What to do | From the material that follows, please give the number of lines containing the string "ExtraHop", and that number alone.

Exercise input |
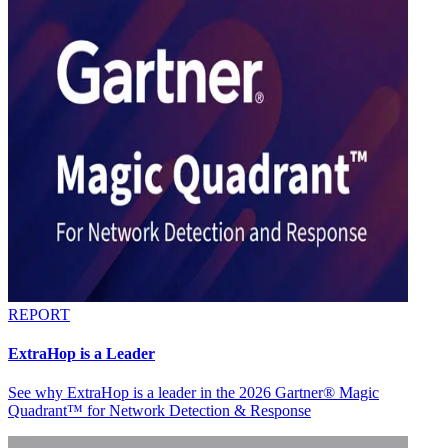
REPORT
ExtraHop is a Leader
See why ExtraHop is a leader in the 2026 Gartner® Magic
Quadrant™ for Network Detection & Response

...

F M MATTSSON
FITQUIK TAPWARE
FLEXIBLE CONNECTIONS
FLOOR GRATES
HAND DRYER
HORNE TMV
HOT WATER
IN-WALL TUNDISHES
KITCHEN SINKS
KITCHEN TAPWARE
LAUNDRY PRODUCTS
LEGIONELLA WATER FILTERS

Answer to the exercise | 2